See, it dawned on me that Tigerman is a kind of adolescent comic book superhero fantasy from an adult’s perspective. Lester wants to adopt the boy and takes on the Tigerman identity as a way to impress him and bond with him. I don’t think Lester takes the idea of Tigerman very seriously at first. It isn’t until much later in the book that Lester demonstrates he has internalized the Tigerman identity. As he prepares to invade the Elaine and rescue Sandrine, he ponders how to accomplish this without killing anyone:
He was treating this as something for Tigerman, because he could only perform it as Tigerman, in Tigerman’s mask.… And Tigerman did not kill, or had not, and did not make his plans with killing in mind.
Lester the Sergeant is an army man, a soldier. A killer, if needs must. Tigerman is a hero in the comic book sense, and he does not kill. For him to kill would be to cross a line:
… that would end it all. Even in this pass, the boy would see the shift in him, in the fiction they had created together, from knight to dragon. He would shy away from a red-handed killer even in his gratitude….
Tigerman, then. It had to be Tigerman, doing things Tigerman’s way. A famous victory, the Sergeant sighed to himself, not an infamous one.
It bothered me, in the new Superman movie, when Superman killed Zod. Superman doesn’t kill. This is a core part of his character. It doesn’t matter how big and bad the Big Bad is. He. Does not. Kill. Not all superheroes are like this, but Tigerman—at least, the Tigerman created as a shared vision of Lester and this boy—follows that creed. He is a non-lethal but unstoppable force of myth and mystery.
Lester takes on the Tigerman identity reluctantly, but he soon grows into it. He has too long sat idle on Mancreu. He has orders not to act, not to interfere.
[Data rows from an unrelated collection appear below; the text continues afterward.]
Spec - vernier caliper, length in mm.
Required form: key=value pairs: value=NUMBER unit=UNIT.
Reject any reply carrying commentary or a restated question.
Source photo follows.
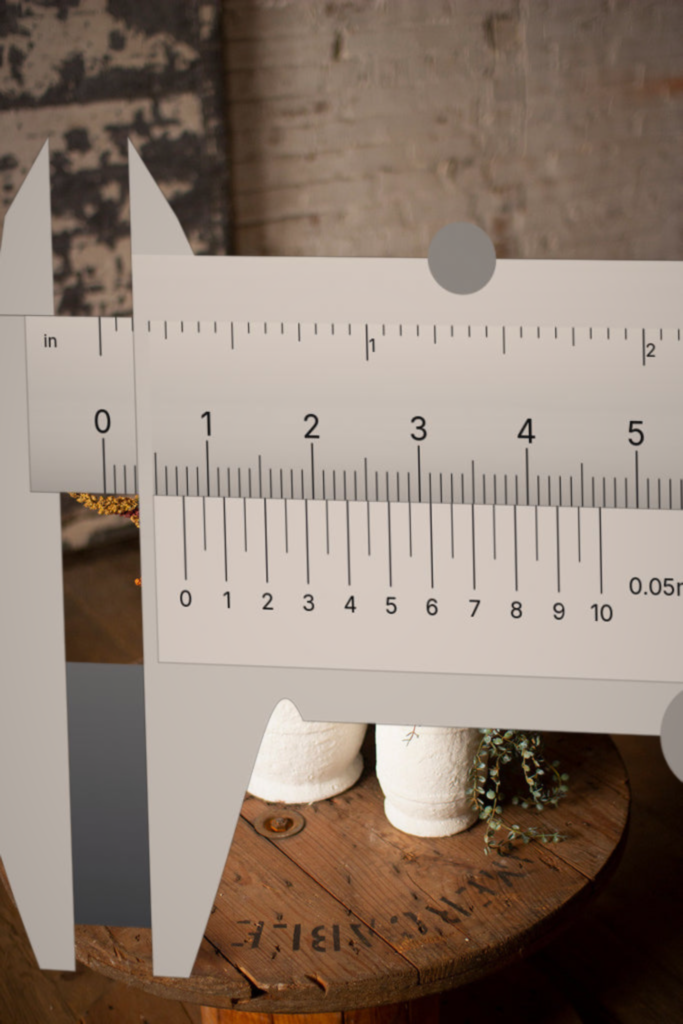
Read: value=7.6 unit=mm
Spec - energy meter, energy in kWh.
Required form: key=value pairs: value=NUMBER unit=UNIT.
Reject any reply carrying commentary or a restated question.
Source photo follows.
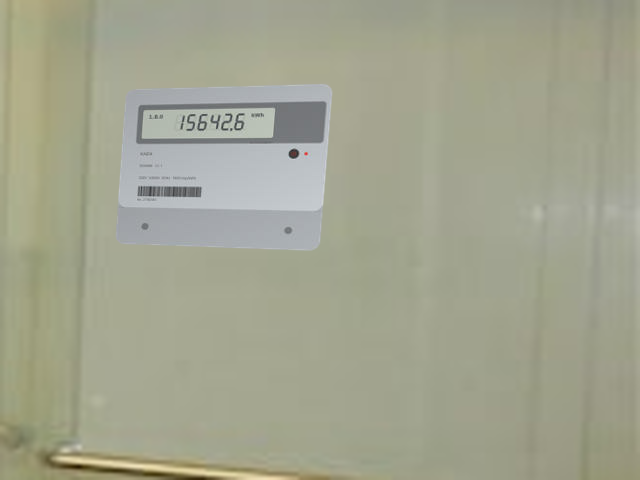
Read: value=15642.6 unit=kWh
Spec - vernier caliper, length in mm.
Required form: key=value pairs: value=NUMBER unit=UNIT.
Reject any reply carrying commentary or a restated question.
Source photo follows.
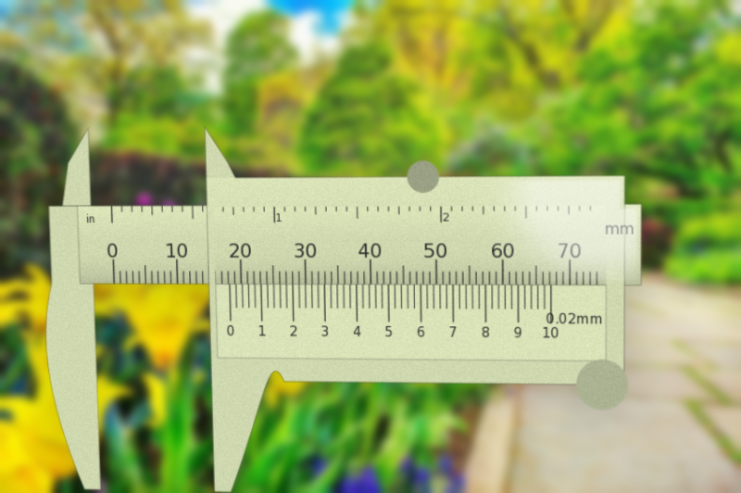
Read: value=18.2 unit=mm
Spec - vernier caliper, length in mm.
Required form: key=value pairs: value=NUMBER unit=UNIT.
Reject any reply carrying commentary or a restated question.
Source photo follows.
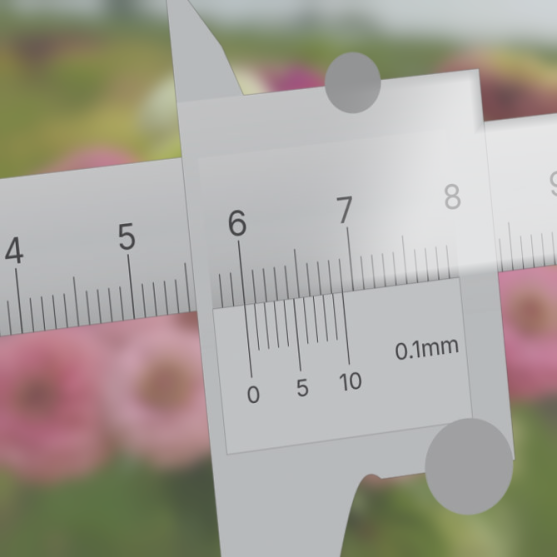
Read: value=60.0 unit=mm
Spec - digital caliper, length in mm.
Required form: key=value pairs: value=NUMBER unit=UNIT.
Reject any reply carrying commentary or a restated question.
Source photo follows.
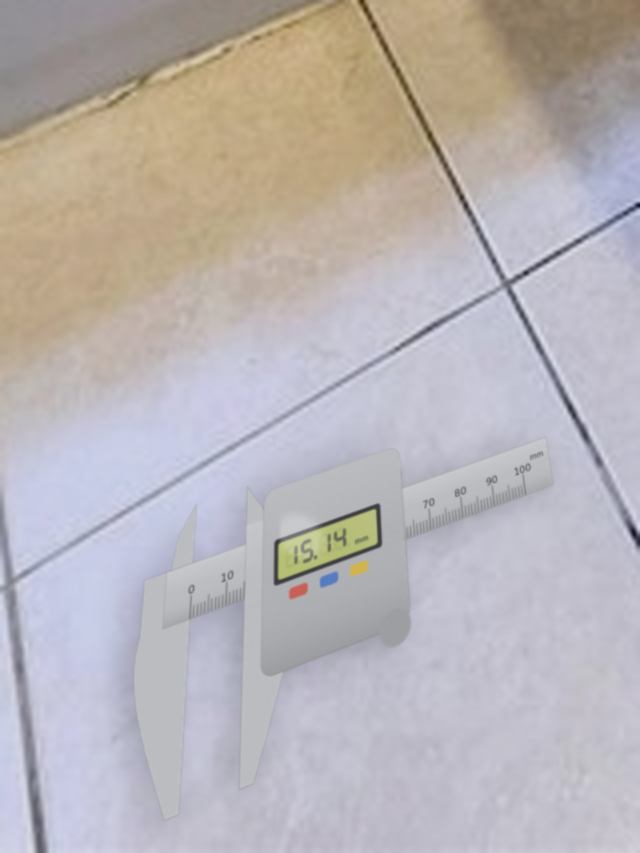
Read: value=15.14 unit=mm
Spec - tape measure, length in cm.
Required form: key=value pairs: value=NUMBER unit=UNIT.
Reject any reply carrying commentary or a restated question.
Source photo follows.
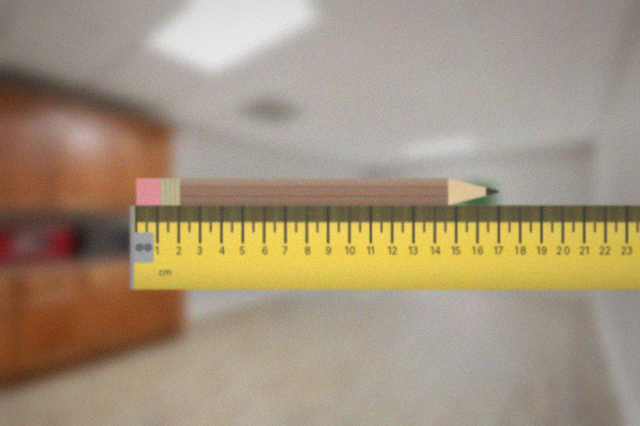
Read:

Lester is an ideal soldier; he follows orders to the letter. Yet he has to act, because at his core he’s also a good person. Tigerman allows him to act without holding himself-as-Lester accountable for those actions. It is the type of deniability that dovetails perfectly with the realistic world of cloak-and-dagger diplomacy Harkaway portrays here.
Unfortunately, there has to be a twist that pulls the rug of justice out from beneath Tigerman/Lester’s feet. He eventually runs into a villain who is dangerously genre savvy (TVTropes) in a way that reveals the hollowness and futility (TVTropes) of attempting to be a comic book superhero in the “real world”. Thus Harkaway provides a potent reminder that not only is it difficult to vanquish the villain, but sometimes it’s difficult even to understand who the villain is. This theme recurs throughout the novel, as Lester grapples with the shadowy identities of those involved in the Fleet and their erstwhile nemesis/sometime-ally, Bad Jack.
In some respects, with Tigerman and to a lesser extent even his earlier novels, Harkaway reminds me of a softcore China Miéville. Mancreu is a mosaic of misfits, myth, and magic much in the way New Crobuzon is. The identities of Harkaway’s characters are fluid, always changing as the facts on the ground change, making for an interesting and dynamic story in which the protagonist is never sure he’s on solid ground.
Tigerman is not as overtly funny as Harkaway’s previous two novels. There are still the occasional sparks of laugh-out-loud dialogue, but by and large this novel maintains a more sombre tone. The ending, with Kaiko Inoue’s brief note and the airline ticket, is pitch-perfect in that respect and seems almost inevitable. Lester’s reaction is simultaneously an acknowledgement that nothing has changed (he is still “the Sergeant”) but that everything has changed (and he has to move on). Rather than seeing this shift in tone as unfortunate, however, I choose to see it as assurance of Harkaway’s versatility. I loved Angelmaker for the zany pastiche thrill ride that it was, but I also enjoyed Tigerman, just for slightly different reasons.